Dubbed RMS Cyber Solutions, the upgraded platform provides losses at different return periods for all five of the major cyber loss processes, including events such as cloud outages, contagious malware and denial of service attacks, enabling insurers to allocate capital to cyber risk in a rigorous and quantitative way.
The latest release also adds additional functionality to apply to reinsurance of cyber losses, providing financial perspectives to all reinsurance stakeholders. Furthermore, it provides tools to allow model users to incorporate their own loss experience into the model and develop their own view of risk.
The platform also extends the functionality for carriers to analyse their 'silent' cyber exposure in other classes of insurance, such as property damage, energy, and marine, by relating policy terms and conditions and linking to portfolios of property exposure data in the RMS EDM, the data standard used by most of the insurance industry.
RMS Cyber Solutions also incorporates new analytics for selecting and pricing individual accounts, and for quantifying loss probabilities for cyber risk rating factors.
Commenting on the release, RMS’ head of cyber solutions Adam Sandler said: "RMS clients are seeing demand for cyber insurance growing rapidly and their ability to pursue this opportunity is constrained by their ability to allocate risk capital with confidence.

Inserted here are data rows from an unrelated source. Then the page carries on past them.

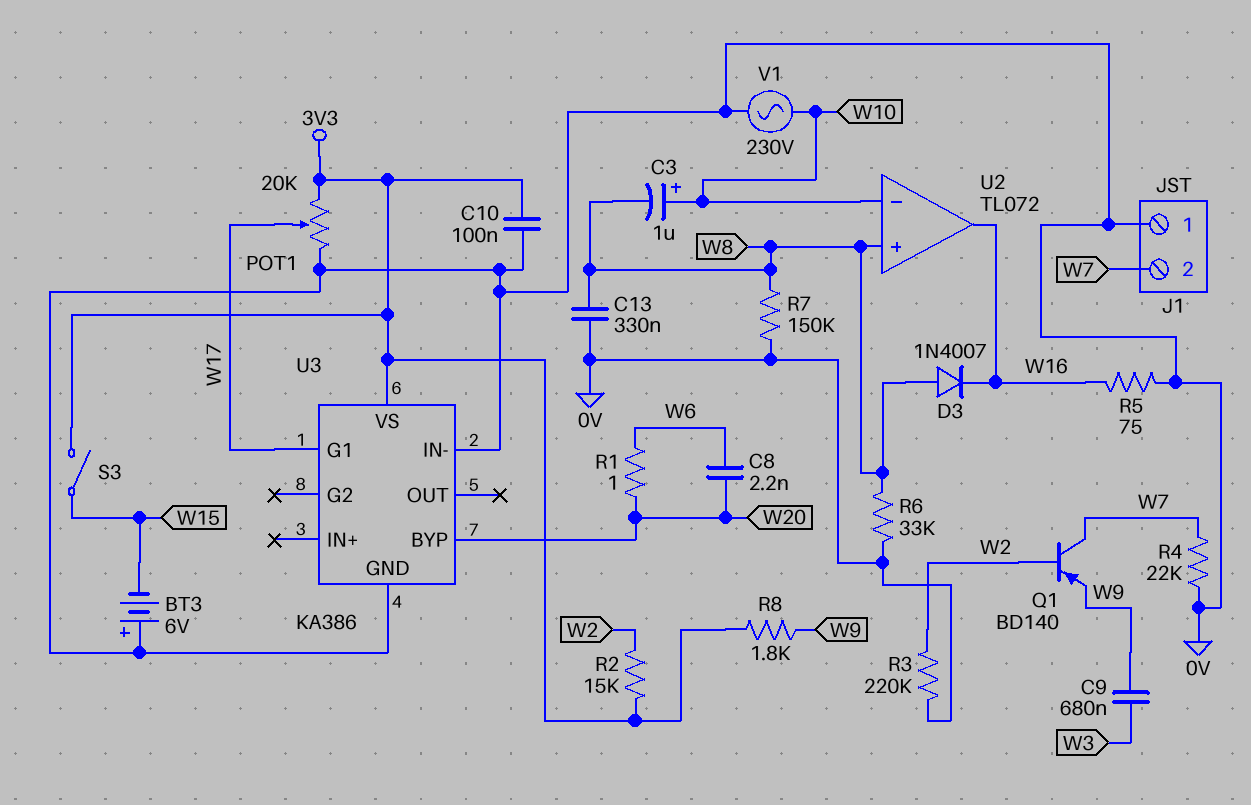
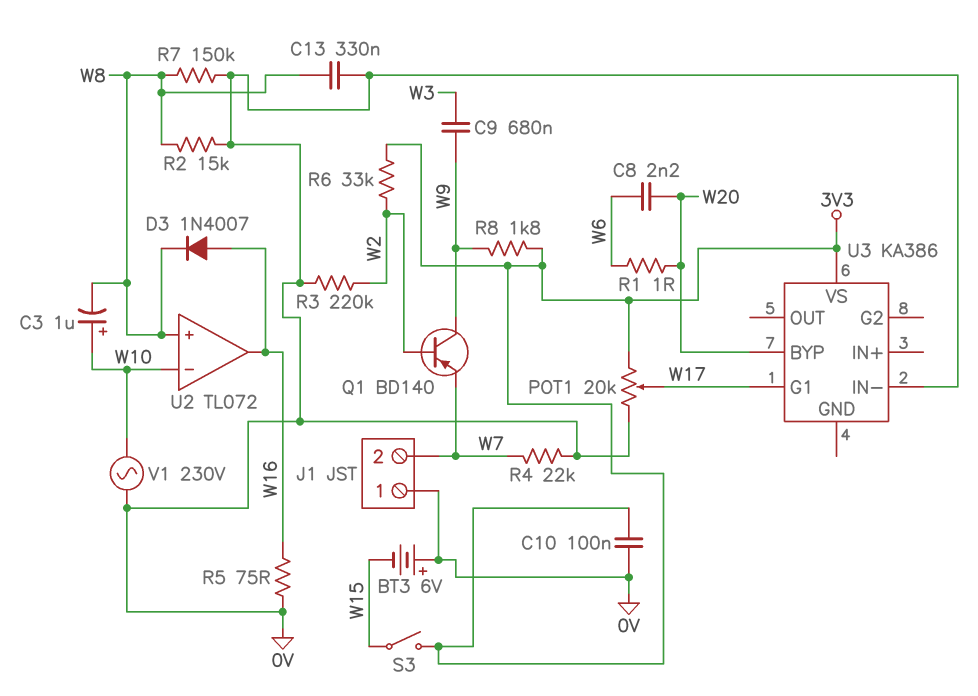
D3: diode 1N4007 (A W8, K W16) -> diode 1N4007 (A W16, K W8)
Q1: PNP BD140 (B W2, C W7, E W9) -> PNP BD140 (B W2, C W9, E W7)
R2: 15k (3V3, W2) -> 15k (0V, W8)
R6: 33k (0V, W8) -> 33k (3V3, W2)
U3 pin GND: 0V -> none

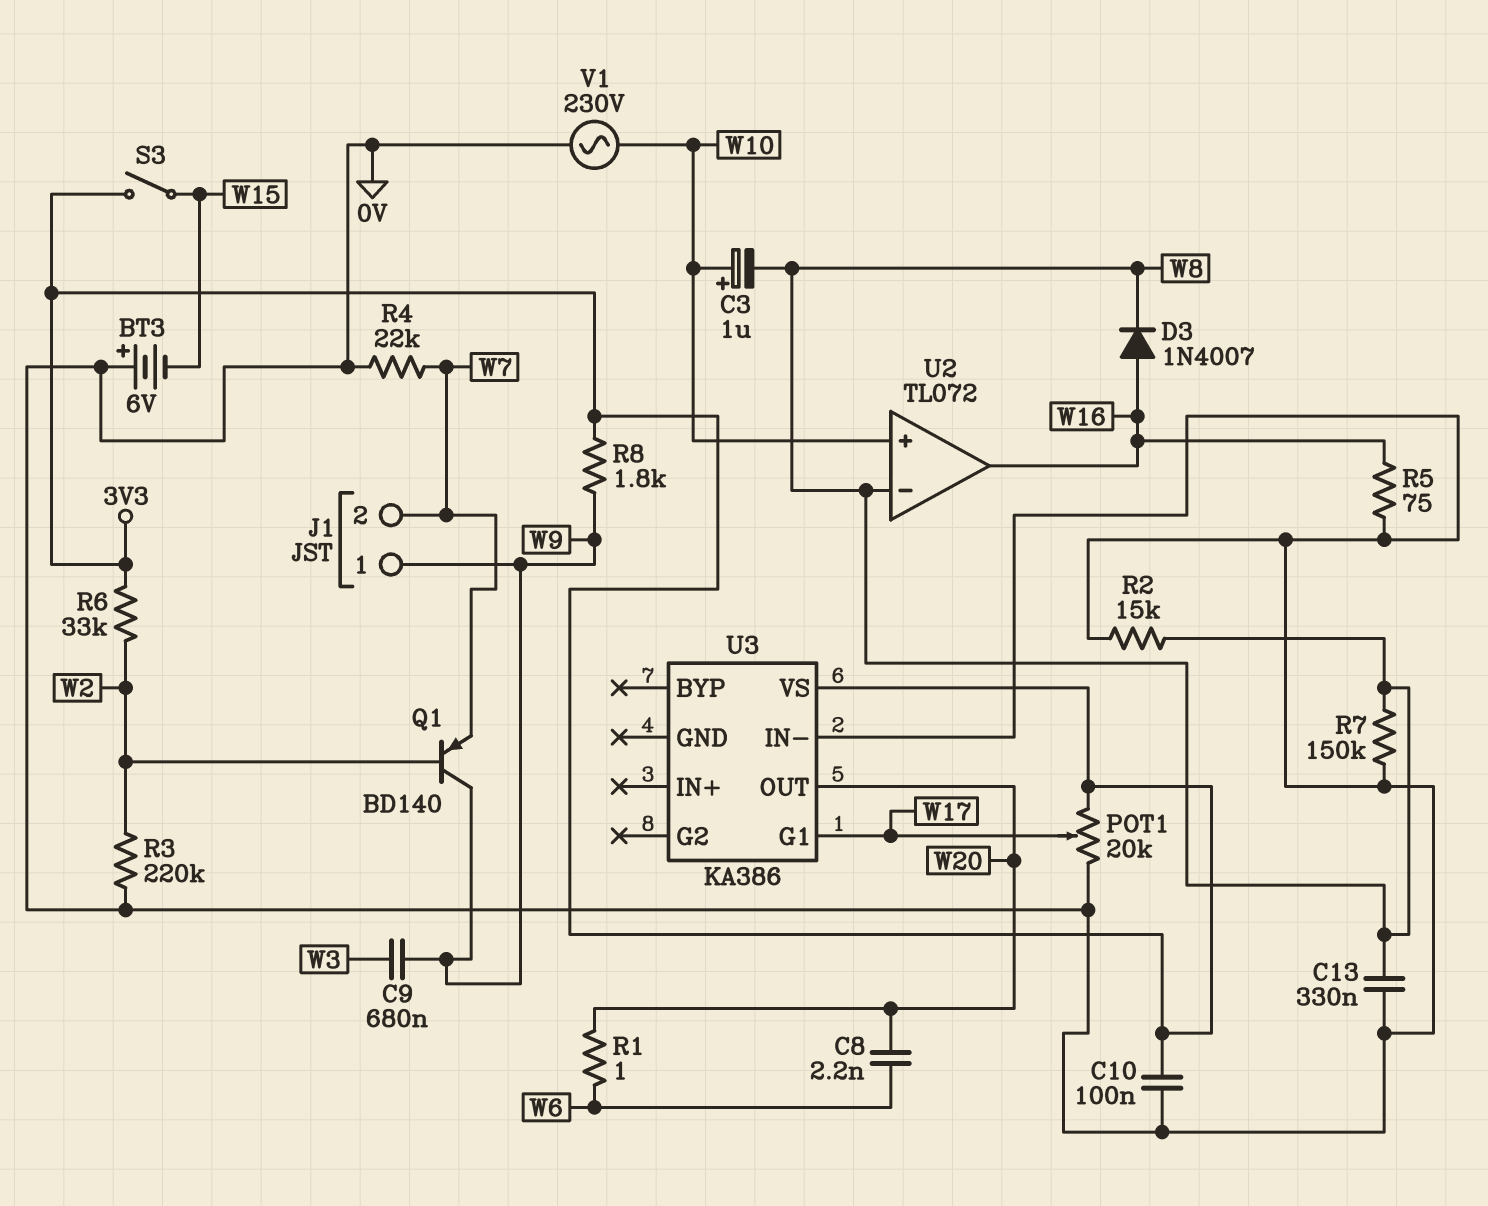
J1 pin 1: 0V -> W9
U2 pin in+: W8 -> W10
U2 pin in-: W10 -> W8
U3 pin BYP: W20 -> none
U3 pin OUT: none -> W20

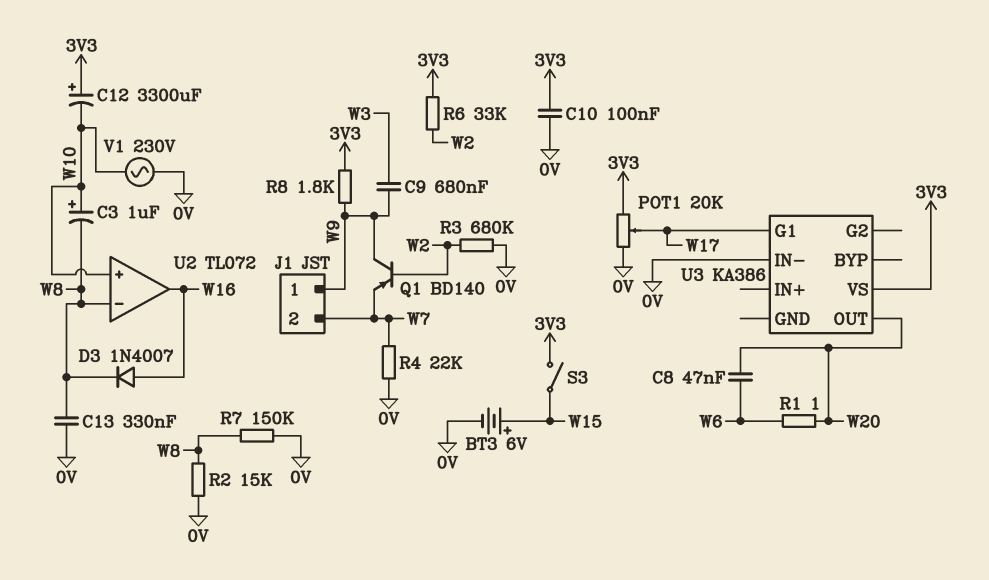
BT3: 6V (plus 0V, minus W15) -> 6V (plus W15, minus 0V)
C8: 2.2nF (W6, W20) -> 47nF (W6, W20)
C12: none -> 3300uF (plus 3V3, minus W10)
R3: 220k (0V, W2) -> 680k (0V, W2)
R5: 75 (0V, W16) -> none

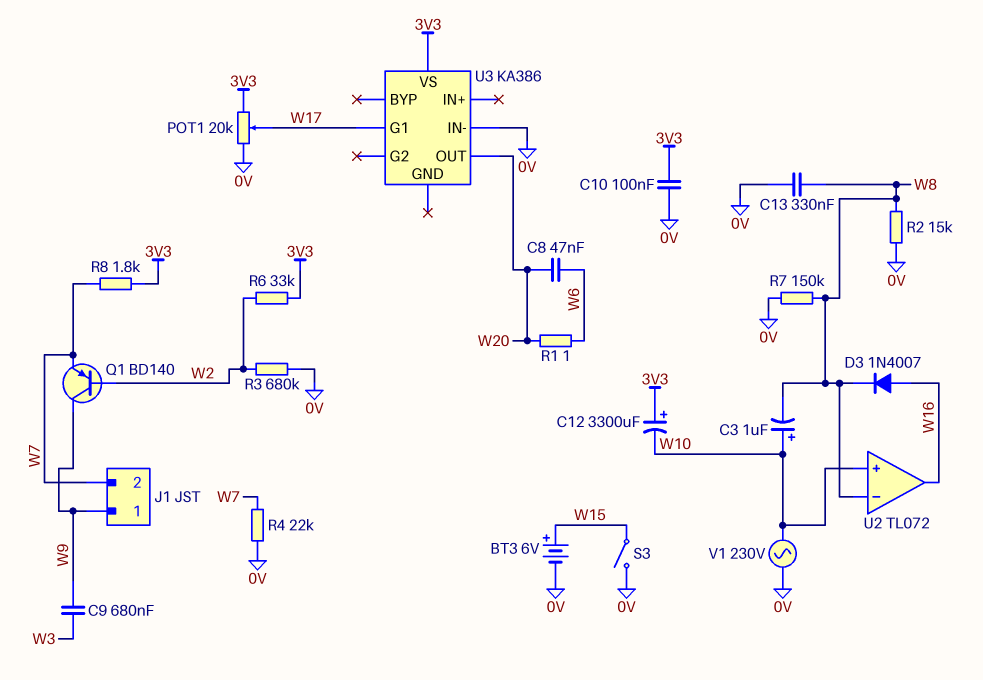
R8: 1.8k (3V3, W9) -> 1.8k (3V3, W7)
S3: switch (3V3, W15) -> switch (0V, W15)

“Cyber is still relatively unknown and doesn't behave like other perils. Our clients' highest priority request to RMS over the past couple of years has been for cyber loss probabilities, particularly for our accumulation scenarios, to assess the cost of capital needed to support this growth opportunity. With this release, we are answering that need.”
Head of cyber model development at RMS, Dr. Christos Mitas added: "Statistical experience data only provides a few years of benchmarking, and the patterns of loss continue to shift. Our models show that loss processes such as contagious malware have the capability to scale and trigger large losses much more easily than others, such as data exfiltration, where attackers target individual companies to steal their sensitive data, or cloud outage, which is currently limited by the customer base of cloud service providers."